*Selected excerpt:*
'''

Our study also showed that a significant number of patients with PD experience dysphagia. In other studies abnormal swallowing was found in 50 to 95% of PD patients.[22,23]However, the incidence in our study is lower possibly because we focused on newly diagnosed anti-parkinson drug-naïve patients. Swallowing dysfunction has been found to occur from the earliest stages of Parkinson’s disease, even in
asymptomatic cases.[24,25] Studies have consistently indicated that objective changes, including silent aspiration, precede subjective complaints of dysphagia.[24,25]Dysphagia in PD is said to be mainly due to insufficient cricopharyngeal relaxation and reduced oesophageal peristalsis.[23,26] Insufficient chewing due to stiffness of the masticatory muscles may also contribute.[23,26]

This may account for why difficulty in mastication was also common among our PD patients. Dysphagia requires a great deal of medical attention because it is associated with increased morbidity and mortality[27,28] and may place a considerable social and psychological burden upon the patients and their families.[29] Besides, for many PD patients, drinking and eating are already constrained by severe hand tremor and rigidity.

'''

*Supplied entries:*
'''

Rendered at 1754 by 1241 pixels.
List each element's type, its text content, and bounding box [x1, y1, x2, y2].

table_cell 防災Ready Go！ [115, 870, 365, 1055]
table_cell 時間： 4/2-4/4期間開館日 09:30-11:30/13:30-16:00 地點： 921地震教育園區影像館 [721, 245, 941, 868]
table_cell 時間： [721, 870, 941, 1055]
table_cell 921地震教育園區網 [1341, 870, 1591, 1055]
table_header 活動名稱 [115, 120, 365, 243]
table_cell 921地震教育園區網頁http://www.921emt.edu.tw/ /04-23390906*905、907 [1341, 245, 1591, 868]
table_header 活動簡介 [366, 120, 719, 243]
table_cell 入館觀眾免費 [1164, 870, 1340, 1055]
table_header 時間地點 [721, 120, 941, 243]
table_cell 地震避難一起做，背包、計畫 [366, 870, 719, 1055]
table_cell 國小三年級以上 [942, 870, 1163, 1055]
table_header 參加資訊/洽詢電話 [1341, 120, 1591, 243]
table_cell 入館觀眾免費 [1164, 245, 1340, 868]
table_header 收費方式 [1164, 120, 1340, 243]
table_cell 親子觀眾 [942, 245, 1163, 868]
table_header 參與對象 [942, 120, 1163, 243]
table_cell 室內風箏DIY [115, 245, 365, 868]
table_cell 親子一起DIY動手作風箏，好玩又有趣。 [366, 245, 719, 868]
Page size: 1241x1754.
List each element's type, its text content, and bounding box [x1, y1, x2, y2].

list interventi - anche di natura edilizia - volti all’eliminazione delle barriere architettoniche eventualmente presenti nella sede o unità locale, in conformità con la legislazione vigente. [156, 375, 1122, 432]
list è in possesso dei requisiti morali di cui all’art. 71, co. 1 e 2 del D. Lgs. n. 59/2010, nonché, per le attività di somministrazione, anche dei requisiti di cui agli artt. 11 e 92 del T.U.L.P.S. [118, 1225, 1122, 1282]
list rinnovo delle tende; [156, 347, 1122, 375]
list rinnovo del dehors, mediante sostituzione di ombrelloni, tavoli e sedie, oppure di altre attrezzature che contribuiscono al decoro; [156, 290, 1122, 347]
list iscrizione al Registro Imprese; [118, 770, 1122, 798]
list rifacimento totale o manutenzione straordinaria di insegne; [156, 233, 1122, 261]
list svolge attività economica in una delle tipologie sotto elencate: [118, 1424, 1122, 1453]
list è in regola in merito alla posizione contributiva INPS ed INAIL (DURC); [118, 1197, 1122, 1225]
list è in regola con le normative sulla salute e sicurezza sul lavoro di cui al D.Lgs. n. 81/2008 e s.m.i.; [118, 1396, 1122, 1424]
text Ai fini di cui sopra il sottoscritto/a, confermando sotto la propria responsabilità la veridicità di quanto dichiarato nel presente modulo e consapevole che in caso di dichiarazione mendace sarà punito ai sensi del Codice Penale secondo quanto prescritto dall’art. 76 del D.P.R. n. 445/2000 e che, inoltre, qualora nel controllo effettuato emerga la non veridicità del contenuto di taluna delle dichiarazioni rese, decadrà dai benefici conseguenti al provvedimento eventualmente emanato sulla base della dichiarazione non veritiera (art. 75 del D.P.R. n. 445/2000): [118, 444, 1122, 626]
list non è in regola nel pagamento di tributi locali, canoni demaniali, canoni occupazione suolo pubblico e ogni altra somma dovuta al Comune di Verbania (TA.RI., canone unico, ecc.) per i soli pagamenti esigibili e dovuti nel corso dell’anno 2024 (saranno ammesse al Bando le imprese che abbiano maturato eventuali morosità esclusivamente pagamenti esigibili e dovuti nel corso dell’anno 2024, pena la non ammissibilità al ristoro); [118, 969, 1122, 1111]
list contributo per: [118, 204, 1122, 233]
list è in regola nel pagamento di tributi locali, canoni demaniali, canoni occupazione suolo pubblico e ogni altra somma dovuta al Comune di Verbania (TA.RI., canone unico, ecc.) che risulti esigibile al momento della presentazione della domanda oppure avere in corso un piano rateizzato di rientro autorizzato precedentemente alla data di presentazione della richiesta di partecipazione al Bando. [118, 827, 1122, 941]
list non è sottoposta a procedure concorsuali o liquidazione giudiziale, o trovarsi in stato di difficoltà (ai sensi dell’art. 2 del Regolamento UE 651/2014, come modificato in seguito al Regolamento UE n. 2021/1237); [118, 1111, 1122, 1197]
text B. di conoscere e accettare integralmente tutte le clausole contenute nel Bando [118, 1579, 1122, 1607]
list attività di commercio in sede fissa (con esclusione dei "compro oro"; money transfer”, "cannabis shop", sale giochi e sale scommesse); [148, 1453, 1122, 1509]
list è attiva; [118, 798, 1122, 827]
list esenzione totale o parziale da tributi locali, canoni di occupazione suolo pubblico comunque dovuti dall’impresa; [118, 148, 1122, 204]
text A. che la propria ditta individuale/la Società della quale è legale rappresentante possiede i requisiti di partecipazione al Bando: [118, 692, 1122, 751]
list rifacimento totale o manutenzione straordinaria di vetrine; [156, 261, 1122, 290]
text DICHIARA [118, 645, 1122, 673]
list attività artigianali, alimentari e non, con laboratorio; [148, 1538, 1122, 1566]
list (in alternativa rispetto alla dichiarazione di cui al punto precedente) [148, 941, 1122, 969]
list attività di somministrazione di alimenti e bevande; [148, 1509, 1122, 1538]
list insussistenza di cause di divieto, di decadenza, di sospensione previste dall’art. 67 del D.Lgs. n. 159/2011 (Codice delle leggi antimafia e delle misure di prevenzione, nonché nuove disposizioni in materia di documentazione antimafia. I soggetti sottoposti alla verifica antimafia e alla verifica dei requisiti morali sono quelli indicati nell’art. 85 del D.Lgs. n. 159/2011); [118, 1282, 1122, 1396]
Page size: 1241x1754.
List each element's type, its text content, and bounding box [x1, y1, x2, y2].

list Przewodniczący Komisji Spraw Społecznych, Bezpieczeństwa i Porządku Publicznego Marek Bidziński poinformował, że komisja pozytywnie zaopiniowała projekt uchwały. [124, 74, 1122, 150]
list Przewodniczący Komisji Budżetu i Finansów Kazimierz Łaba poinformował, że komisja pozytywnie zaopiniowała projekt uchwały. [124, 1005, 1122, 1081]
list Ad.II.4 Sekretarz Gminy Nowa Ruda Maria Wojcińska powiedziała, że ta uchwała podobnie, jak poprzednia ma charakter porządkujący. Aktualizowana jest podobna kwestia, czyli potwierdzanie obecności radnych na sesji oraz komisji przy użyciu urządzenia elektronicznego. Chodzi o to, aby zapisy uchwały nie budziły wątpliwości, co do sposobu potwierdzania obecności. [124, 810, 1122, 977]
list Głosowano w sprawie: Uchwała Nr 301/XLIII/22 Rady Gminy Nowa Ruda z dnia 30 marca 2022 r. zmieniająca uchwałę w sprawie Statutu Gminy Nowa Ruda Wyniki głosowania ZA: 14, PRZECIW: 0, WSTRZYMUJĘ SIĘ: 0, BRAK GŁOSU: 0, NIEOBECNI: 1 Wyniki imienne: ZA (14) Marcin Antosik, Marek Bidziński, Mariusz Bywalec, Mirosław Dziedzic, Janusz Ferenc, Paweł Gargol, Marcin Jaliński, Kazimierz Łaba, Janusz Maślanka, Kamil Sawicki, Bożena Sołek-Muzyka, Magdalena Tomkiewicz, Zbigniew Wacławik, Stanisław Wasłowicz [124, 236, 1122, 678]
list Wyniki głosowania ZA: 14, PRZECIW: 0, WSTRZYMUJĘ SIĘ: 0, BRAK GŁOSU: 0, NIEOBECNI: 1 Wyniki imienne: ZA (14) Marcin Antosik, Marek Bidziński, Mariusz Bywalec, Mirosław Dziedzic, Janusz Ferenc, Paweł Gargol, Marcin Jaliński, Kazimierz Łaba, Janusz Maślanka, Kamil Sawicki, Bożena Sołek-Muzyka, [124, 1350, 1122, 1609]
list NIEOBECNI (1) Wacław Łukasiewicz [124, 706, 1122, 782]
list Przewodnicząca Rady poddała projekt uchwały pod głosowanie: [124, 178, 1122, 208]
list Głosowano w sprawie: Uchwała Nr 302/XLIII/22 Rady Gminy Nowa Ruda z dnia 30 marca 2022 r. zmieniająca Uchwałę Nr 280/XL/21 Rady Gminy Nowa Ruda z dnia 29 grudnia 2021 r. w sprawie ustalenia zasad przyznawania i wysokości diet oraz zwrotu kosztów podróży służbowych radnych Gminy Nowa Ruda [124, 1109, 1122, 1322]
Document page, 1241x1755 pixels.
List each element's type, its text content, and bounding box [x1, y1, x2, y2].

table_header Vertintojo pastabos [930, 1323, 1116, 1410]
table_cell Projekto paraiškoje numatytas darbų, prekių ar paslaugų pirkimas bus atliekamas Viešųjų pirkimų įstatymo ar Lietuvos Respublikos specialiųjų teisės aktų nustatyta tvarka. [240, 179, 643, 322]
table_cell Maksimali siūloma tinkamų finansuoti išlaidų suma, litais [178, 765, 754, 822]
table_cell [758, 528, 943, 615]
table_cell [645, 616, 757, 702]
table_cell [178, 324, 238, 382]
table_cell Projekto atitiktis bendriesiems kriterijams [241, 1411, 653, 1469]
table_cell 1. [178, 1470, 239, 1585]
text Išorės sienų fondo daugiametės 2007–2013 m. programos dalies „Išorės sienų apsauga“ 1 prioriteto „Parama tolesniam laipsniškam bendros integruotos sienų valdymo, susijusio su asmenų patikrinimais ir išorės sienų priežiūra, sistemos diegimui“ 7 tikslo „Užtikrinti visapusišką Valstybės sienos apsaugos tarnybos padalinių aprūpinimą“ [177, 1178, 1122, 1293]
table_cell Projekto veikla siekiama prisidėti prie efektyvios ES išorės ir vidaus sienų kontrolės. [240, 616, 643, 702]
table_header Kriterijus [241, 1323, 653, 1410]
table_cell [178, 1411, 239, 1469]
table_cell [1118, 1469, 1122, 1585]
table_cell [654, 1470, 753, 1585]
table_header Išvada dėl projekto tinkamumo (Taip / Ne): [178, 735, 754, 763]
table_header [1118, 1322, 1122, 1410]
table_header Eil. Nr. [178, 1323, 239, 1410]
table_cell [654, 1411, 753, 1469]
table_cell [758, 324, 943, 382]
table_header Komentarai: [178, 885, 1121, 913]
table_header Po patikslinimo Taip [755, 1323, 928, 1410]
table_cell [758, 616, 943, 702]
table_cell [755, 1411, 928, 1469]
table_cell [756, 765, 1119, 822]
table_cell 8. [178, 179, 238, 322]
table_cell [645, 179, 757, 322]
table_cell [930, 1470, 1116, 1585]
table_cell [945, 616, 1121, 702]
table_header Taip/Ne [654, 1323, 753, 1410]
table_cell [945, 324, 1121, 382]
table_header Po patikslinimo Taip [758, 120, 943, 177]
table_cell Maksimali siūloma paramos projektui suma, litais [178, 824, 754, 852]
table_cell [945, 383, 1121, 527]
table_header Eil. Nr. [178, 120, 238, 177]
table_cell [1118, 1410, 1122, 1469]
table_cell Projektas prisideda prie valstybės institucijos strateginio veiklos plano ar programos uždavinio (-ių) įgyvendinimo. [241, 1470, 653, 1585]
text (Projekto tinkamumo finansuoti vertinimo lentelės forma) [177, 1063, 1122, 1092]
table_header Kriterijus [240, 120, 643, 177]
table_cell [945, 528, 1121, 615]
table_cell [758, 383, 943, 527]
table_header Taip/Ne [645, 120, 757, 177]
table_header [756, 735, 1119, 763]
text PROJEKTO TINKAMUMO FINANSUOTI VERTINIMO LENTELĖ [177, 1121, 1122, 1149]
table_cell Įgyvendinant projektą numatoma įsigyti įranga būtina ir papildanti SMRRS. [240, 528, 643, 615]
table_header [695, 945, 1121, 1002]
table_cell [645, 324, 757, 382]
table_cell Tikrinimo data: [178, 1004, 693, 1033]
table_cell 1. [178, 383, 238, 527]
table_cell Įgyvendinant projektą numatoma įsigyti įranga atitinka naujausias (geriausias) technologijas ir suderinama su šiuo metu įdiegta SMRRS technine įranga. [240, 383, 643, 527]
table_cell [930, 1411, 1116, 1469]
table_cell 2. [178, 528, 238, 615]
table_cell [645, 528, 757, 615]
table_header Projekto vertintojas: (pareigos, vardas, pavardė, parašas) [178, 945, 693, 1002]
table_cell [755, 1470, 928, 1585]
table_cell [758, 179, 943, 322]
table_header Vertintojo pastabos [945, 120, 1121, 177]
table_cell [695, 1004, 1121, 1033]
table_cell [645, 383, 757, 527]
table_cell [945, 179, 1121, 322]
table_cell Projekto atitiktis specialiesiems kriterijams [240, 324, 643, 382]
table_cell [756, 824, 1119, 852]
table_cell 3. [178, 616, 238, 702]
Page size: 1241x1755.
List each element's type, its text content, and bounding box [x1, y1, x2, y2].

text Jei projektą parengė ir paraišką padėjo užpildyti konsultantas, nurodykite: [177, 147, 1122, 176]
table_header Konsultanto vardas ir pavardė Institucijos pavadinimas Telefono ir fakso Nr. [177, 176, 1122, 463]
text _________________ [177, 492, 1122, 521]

'''

*Directions:*
A. From the dysphagia in Parkinson's disease text, reproduce the passage starting at "This may account" and ending at "tremor and rigidity.".
B. Write what comes next in the text on swallowing problems in Parkinson's disease, picking up after its final sentence.

*Results for the exercise:*
A.
This may account for why difficulty in mastication was also common among our PD patients. Dysphagia requires a great deal of medical attention because it is associated with increased morbidity and mortality[27,28] and may place a considerable social and psychological burden upon the patients and their families.[29] Besides, for many PD patients, drinking and eating are already constrained by severe hand tremor and rigidity.

B.
Aspiration and choking appeared one of the most common gastrointestinal symptom in our study.This finding conforms with previous reports and in many of these studies dysphagia was reported as the main cause of aspiration and death in PD.[30,31]Similar to our findings, several studies have confirmed that gastrointestinal symptoms are strongly associated with increased severity of PD as assessed by the Hoen and Yahr scale.[22,26] In fact, there is an indication that gastrointestinal symptoms may predate and possibly predict occurrence of PD. A large population based study in America conducted on middle age men showed that men with bowel motion less than once per day had a 2.7-fold risk of developing PD within the next 24 years in comparison with those with daily bowel motion.[32]In an attempt to increase general awareness among physicians caring for these patients, this study focused on the common gastrointestinal symptoms experienced by PD patients.It is, however, noteworthy that the list is by no means exhaustive.

In conclusion, gastrointestinal dysfunction is frequent in Parkinson’s disease. Significant features of gastrointestinal dysfunction include constipation, sialorrhea, dysphagia, difficulty in mastication and choking. These symptoms were significantly associated with increasing severity of Parkinson’s disease.